In 1955, a group of community minded people determined that a need existed to provide quality symphonic music to the residents of the Jersey Shore and founded the Garden State Philharmonic Symphony Society.  It began with a dream, some musicians, and very little money.  Within a year there was an orchestra, a conductor, a regular schedule, and a bank debt guaranteed by members of the Board of Directors.  The credit for that vision goes to Morris Adler, Harry Duckworth, Ed Feiner, Jack Fellows, and Bud Lomell.  As a result of their dedication, the audience began to grow along with civic support and private donations.

The orchestra presented its first two seasons in Lakewood before moving to its first Toms River home in 1958.  The Orchestra for many years presented only a handful of concerts each season.

In 1959, the GSP began to expand on its commitment to the arts with the creation of the Music for Young People (MYP) — a cooperative effort between school music teachers and the GSP. Through comprehensive music education experiences including: hands-on workshops led by the Conductor and guest artists; live music assemblies led by GSP musicians; and educator materials for the classroom, young people learn about orchestral music, instruments, acoustics, historical and societal influences, concert etiquette, and how to make music in their own school.

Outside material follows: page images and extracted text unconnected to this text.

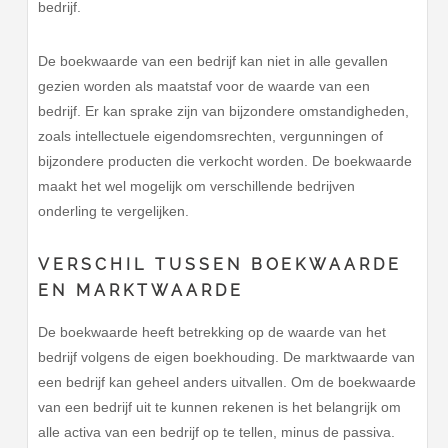
bedrijf.
De boekwaarde van een bedrijf kan niet in alle gevallen
gezien worden als maatstaf voor de waarde van een
bedrijf. Er kan sprake zijn van bijzondere omstandigheden,
zoals intellectuele eigendomsrechten, vergunningen of
bijzondere producten die verkocht worden. De boekwaarde
maakt het wel mogelijk om verschillende bedrijven
onderling te vergelijken.
VERSCHIL TUSSEN BOEKWAARDE
EN MARKTWAARDE
De boekwaarde heeft betrekking op de waarde van het
bedrijf volgens de eigen boekhouding. De marktwaarde van
een bedrijf kan geheel anders uitvallen. Om de boekwaarde
van een bedrijf uit te kunnen rekenen is het belangrijk om
alle activa van een bedrijf op te tellen, minus de passiva.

MYP culminates in free Young People’s Concert(s) performed at a public venue by the GSP, members of the GSPYO, and a chorus of student representatives from participating MYP schools.

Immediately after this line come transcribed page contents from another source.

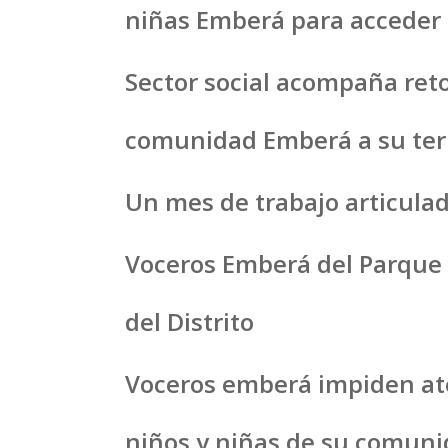
niñas Emberá para acceder 
Sector social acompaña reto
comunidad Emberá a su terr
Un mes de trabajo articulad
Voceros Emberá del Parque 
del Distrito
Voceros emberá impiden ate
niños y niñas de su comun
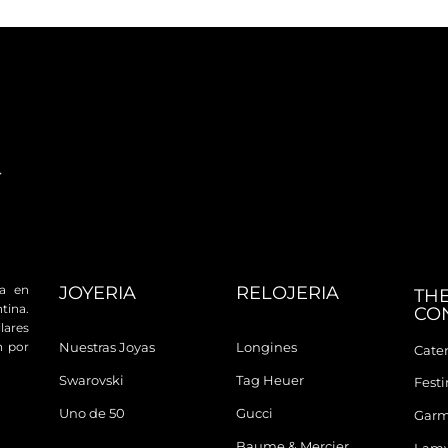
JOYERIA
RELOJERIA
da en
TH
tina.
CO
ares
n por
Nuestras Joyas
Longines
Cater
Swarovski
Tag Heuer
Fest
Uno de 50
Gucci
Garm
Baume & Mercier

Inspired by the success of the MYP, the GSP established the Youth Orchestras Program (GSPYO) in 1970. The GSPYO offers young instrumentalists from 6th grade to college freshmen the opportunity to study and perform more complex orchestral music beyond the ability of their school orchestras. Additionally, the GSP provides coaching, master classes, side-by-side performance opportunities with professionals, and, when possible, unique performances at prestigious venues like Carnegie Hall and Avery Fisher Hall.

Recognizing that another music void existed at the Jersey Shore, the GSP inaugurated the MasterWorks Chorus in 1984. The Chorus allows the GSP to present repertoire not offered by orchestras elsewhere and also gives community Chorus members the opportunity to work side-by-side with professional musicians — an option that few community choirs are able to provide their members.

After a series of music directors and conductors, in the 2000-2001 season the baton was passed to Anthony LaGruth, who continues in his role as Artistic Director and Conductor to this day. Maestro LaGruth had been recognized for his prior work with the GSP as an independent artist. With such strong community roots and a history of partnerships and collaborations it is no surprise that in the 2005-2006 season, steps were taken to make the Philharmonic the Orchestra-in-Residence at Ocean County College.

Today, the Garden State Philharmonic and its professional orchestra present a rich season often comprised of a four to five-concert subscription series; at least one holiday concert alone or in partnership with other professional partners including the Atlantic City Ballet; a free Young People’s concert, which serves as the culmination to its Music for Young People School Residency Program; and a free Fourth of July Concert, thanks to the ongoing support of the New Jersey State Council on the Arts and the Ocean County Board of Chosen Freeholders, to name a few.  In an endless list of guest artists featured in the GSP’s history, audiences have been serenaded by such illustrious guest talents as Schlomo Mintz, Joseph Carter Brey, and Colin Carr. The GSP’s programs include classical compositions from known and lesser known composers throughout history, choral works, pops, and other forms of classically-inspired music. Committed to supporting not only the established masters, but the great composers of today, new compositions like Mahler Grooves, an orchestration and composition by Patrick Ippolito, and Frankenstein, a composition by Michael Shapiro to compliment the 1931 film by the same name, are specialty programs often factored into season programming.

Over the past half a century, the GSP has been recognized many times for its superlative artistic and educational programming. Among the recognitions awarded the GSP have been nominations for the 2011 New Jersey People’s Choice Award for Favorite Orchestra/Symphony and 2012 Ocean Happenings’ Best of the Jersey Shore in the category of music/bands.  In addition to the respect earned as a direct result of voting fans, the GSP’s history has included recognitions by the National Endowment for the Arts for its contribution to the American Masterpieces Initiative, designed to acquaint Americans with the best of their cultural and artistic legacy. The GSP was also one of the first orchestras selected to participate in the creation and presentation of Ford Made in America, a collaboration of orchestras from across the nation. This experience allowed the GSP to play a pivotal role in the premiere of a new work by Joan Tower, Made in America, which has since earned multiple Grammy Awards.